A little story from my own matchplay I will never forget in my whole lifetime: In 1992 I was playing pro Rod Harrington (world ranked #1 then) in the QF of Austrian Open. In the first leg, he was on a double, and it was my turn on 57. The first dart (surely aimed at a big 17) was a nice big 3. Okay, okay, I admit I was nervous. Now I had 54, and was to decide what to aim for with my 2nd dart. I chose 18, having in mind that a miss to 4 would leave me an 'emergency exit' on double bull. Now of course the miss on 17 had hit my confidence, and in such situations it is quite common that the 'emergency exit' becomes the most likely outcome for this dart, just because you thought of it. And, bingo, the second dart landed straight in the 4 bed. Now bull's eye with the last. Most difficult target on the board. Imagine where it landed? Exactly in the middle...
Everyone of us has his personal 'dart tales', and the above is my favourite. This was the only leg I won in the match, but it was somehow 'in style'. And it leads to the topic of this issue - why it sometimes is more difficult to hit preparing singles than deciding doubles.
Let's analyze the above situation: 57 with 3 darts is - against an opponent like Rod - simply a must outshot. And it requires only a single to get a chance on a double. Did I say 'only' a single? A single is - on any occasion - a must hit for an experienced player. This must - situation puts an enormous pressure on it. You may normally hit singles by 95 percent or better, at such a stage it becomes difficult anyway.
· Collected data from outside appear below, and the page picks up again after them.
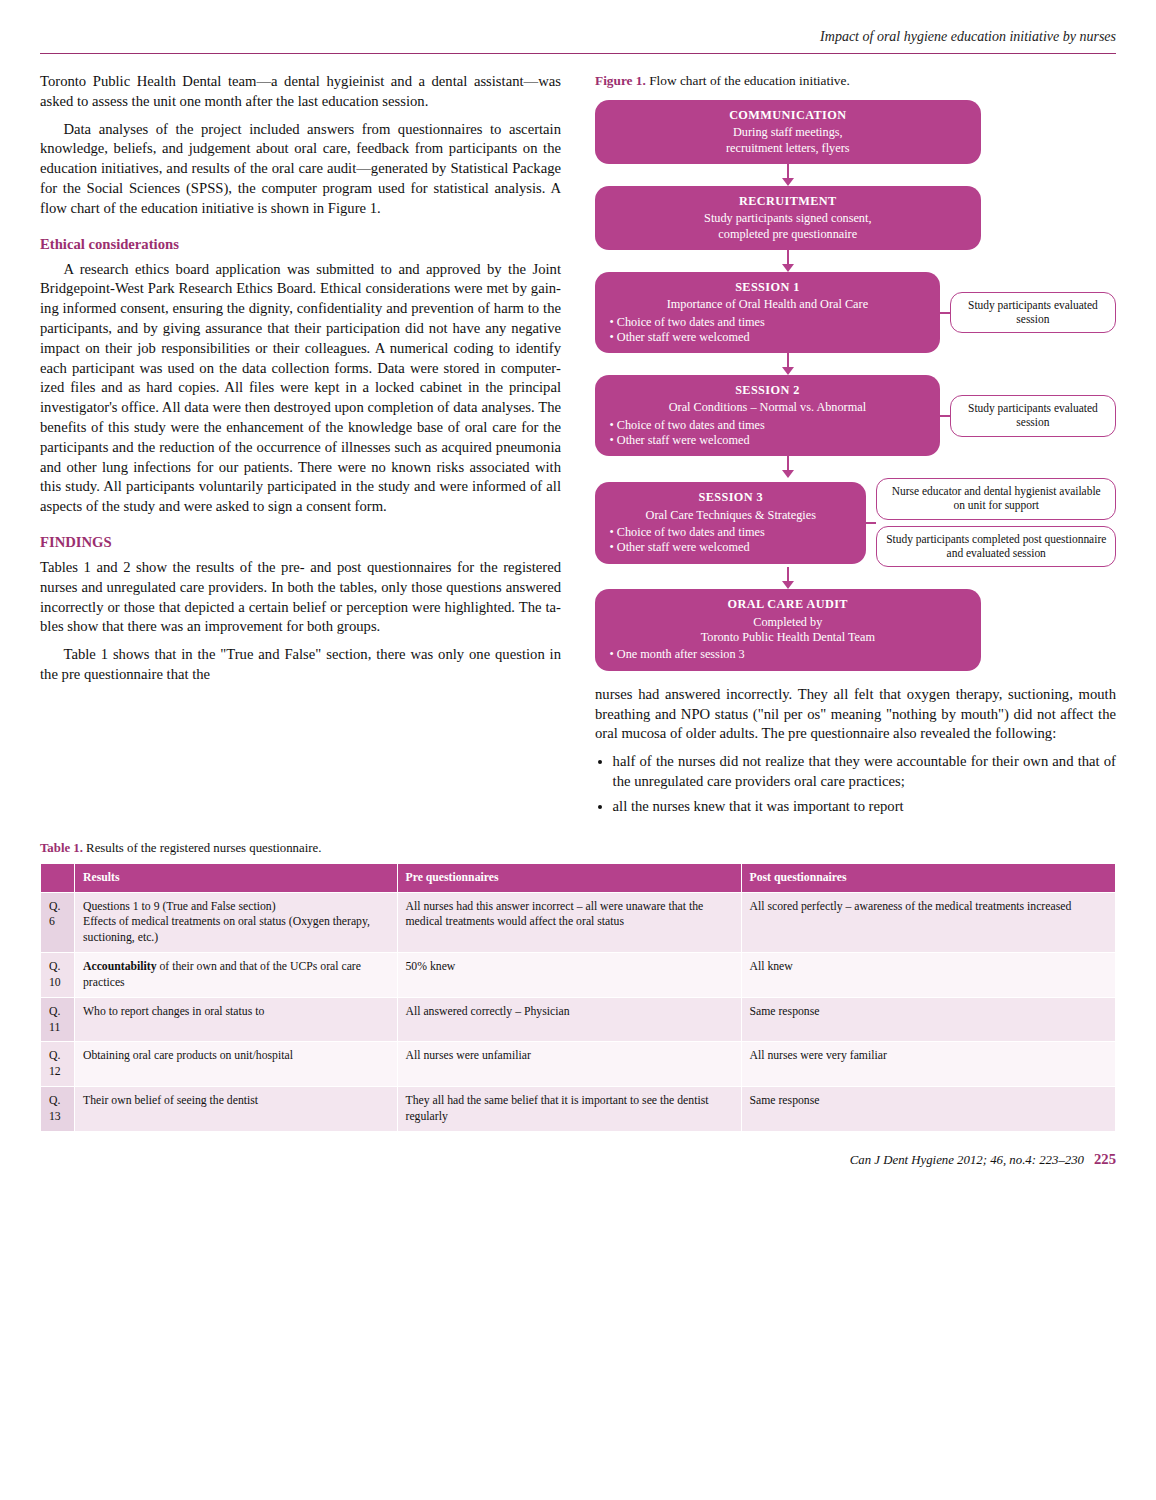Impact of oral hygiene education initiative by nurses
Toronto Public Health Dental team—a dental hygieinist and a dental assistant—was asked to assess the unit one month after the last education session.
Data analyses of the project included answers from questionnaires to ascertain knowledge, beliefs, and judgement about oral care, feedback from participants on the education initiatives, and results of the oral care audit—generated by Statistical Package for the Social Sciences (SPSS), the computer program used for statistical analysis. A flow chart of the education initiative is shown in Figure 1.
Ethical considerations
A research ethics board application was submitted to and approved by the Joint Bridgepoint-West Park Research Ethics Board. Ethical considerations were met by gaining informed consent, ensuring the dignity, confidentiality and prevention of harm to the participants, and by giving assurance that their participation did not have any negative impact on their job responsibilities or their colleagues. A numerical coding to identify each participant was used on the data collection forms. Data were stored in computerized files and as hard copies. All files were kept in a locked cabinet in the principal investigator's office. All data were then destroyed upon completion of data analyses. The benefits of this study were the enhancement of the knowledge base of oral care for the participants and the reduction of the occurrence of illnesses such as acquired pneumonia and other lung infections for our patients. There were no known risks associated with this study. All participants voluntarily participated in the study and were informed of all aspects of the study and were asked to sign a consent form.
Findings
Tables 1 and 2 show the results of the pre- and post questionnaires for the registered nurses and unregulated care providers. In both the tables, only those questions answered incorrectly or those that depicted a certain belief or perception were highlighted. The tables show that there was an improvement for both groups.
Table 1 shows that in the "True and False" section, there was only one question in the pre questionnaire that the
Figure 1. Flow chart of the education initiative.
COMMUNICATION During staff meetings,
recruitment letters, flyers
RECRUITMENT Study participants signed consent,
completed pre questionnaire
SESSION 1 Importance of Oral Health and Oral Care
Choice of two dates and times
Other staff were welcomed
Study participants evaluated session
SESSION 2 Oral Conditions – Normal vs. Abnormal
Choice of two dates and times
Other staff were welcomed
Study participants evaluated session
SESSION 3 Oral Care Techniques & Strategies
Choice of two dates and times
Other staff were welcomed
Nurse educator and dental hygienist available on unit for support
Study participants completed post questionnaire and evaluated session
ORAL CARE AUDIT Completed by
Toronto Public Health Dental Team
One month after session 3
nurses had answered incorrectly. They all felt that oxygen therapy, suctioning, mouth breathing and NPO status ("nil per os" meaning "nothing by mouth") did not affect the oral mucosa of older adults. The pre questionnaire also revealed the following:
half of the nurses did not realize that they were accountable for their own and that of the unregulated care providers oral care practices;
all the nurses knew that it was important to report
Table 1. Results of the registered nurses questionnaire.
| | Results | Pre questionnaires | Post questionnaires |
| --- | --- | --- | --- |
| Q. 6 | Questions 1 to 9 (True and False section) Effects of medical treatments on oral status (Oxygen therapy, suctioning, etc.) | All nurses had this answer incorrect – all were unaware that the medical treatments would affect the oral status | All scored perfectly – awareness of the medical treatments increased |
| Q. 10 | Accountability of their own and that of the UCPs oral care practices | 50% knew | All knew |
| Q. 11 | Who to report changes in oral status to | All answered correctly – Physician | Same response |
| Q. 12 | Obtaining oral care products on unit/hospital | All nurses were unfamiliar | All nurses were very familiar |
| Q. 13 | Their own belief of seeing the dentist | They all had the same belief that it is important to see the dentist regularly | Same response |
Can J Dent Hygiene 2012; 46, no.4: 223–230 225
You know it is big, you know it is easy, and therefore you must not miss, because you rarely ever do. It is much different than, let's say, you have a 96 out shot where you need a treble, and you know this isn't easy - you have of course a good chance to hit, but you don't have to. Now I had the miss on the 17, and I decided to play 'safe' - on the 18. Again, a single, and again, a miss. Now third dart on the bull. Again a must hit - but wait! A must hit to win the leg, yes. But really a must? No, it is too difficult. That's the huge difference. The dart is difficult to hit, but easy to play mentally, simply because, different from the single, everybody, including you, understands if you miss it. I could swear, although bull is the most difficult double, in this situation, with two single misses, I wouldn't have hit any other target with the third dart.
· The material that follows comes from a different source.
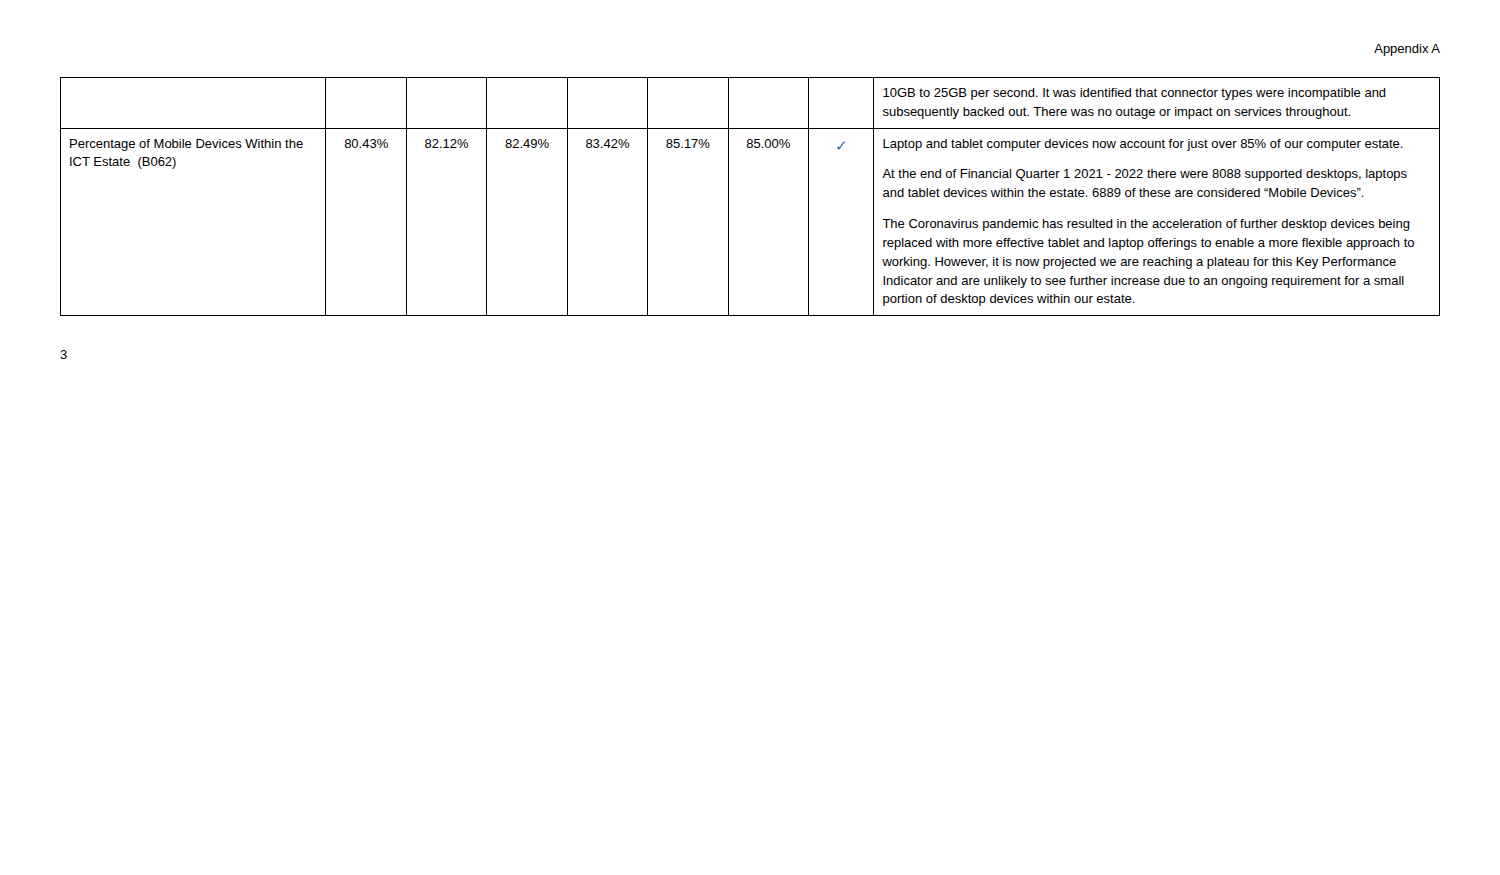Appendix A
| | | | | | | | | 10GB to 25GB per second. It was identified that connector types were incompatible and subsequently backed out. There was no outage or impact on services throughout. |
| Percentage of Mobile Devices Within the ICT Estate (B062) | 80.43% | 82.12% | 82.49% | 83.42% | 85.17% | 85.00% | ✓ | Laptop and tablet computer devices now account for just over 85% of our computer estate. At the end of Financial Quarter 1 2021 - 2022 there were 8088 supported desktops, laptops and tablet devices within the estate. 6889 of these are considered “Mobile Devices”. The Coronavirus pandemic has resulted in the acceleration of further desktop devices being replaced with more effective tablet and laptop offerings to enable a more flexible approach to working. However, it is now projected we are reaching a plateau for this Key Performance Indicator and are unlikely to see further increase due to an ongoing requirement for a small portion of desktop devices within our estate. |
3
Don't get me wrong here: I don't recommend anyone to go for bull's eye because maybe it is mentally easier. Hitting it on this occasion was mere chance, but it was easy to mentally explain why of all targets I hit bull after two single misses.
What I want to say is that there is a lot of pressure on preparing singles, and many players fail exactly here, while they hit doubles or trebles nicely. So how can one work against this?
First, there is no help for this problem in practicing single clocks or other single number training. Once you have experience in playing (and you average about 80-90 percent on singles in normal practice or on non-pressure situations) this is too easy a practice routine to bring your game forward. The problem is purely psychological.
So second, which strategies are there to fight the single problem? One secure tip is, as always, visualizing. If you are not a regular follower of these articles, refer to the visualizing article in the archive section. Try to visualize situations where you know you are vulnerable for single misses. Then, control your nervous state. Most single misses come from tension (refer to the article about tension in - yes, you guessed it - the archive section). And then, most important, control your thinking. Try not to think of single misses (as you have read in my personal story, I thought of the miss to the 4, and, no surprise, it occured). For myself I have developed a mental trick to avoid thinking of the single which you might find quite surprising: When I shoot for a preparing single, I only think of the double I will have to hit with the next dart. So, when I have for instance 5 left, I aim and shoot at 1 but think of double 2. Singles don't need that much mental attention because they are easy, so this is my personal strategy to avoid thinking of misses. If I don't think of the single, I simply won't think of the single miss, too. This trick - which I developed a while after the Harrington match - works quite well in my play now.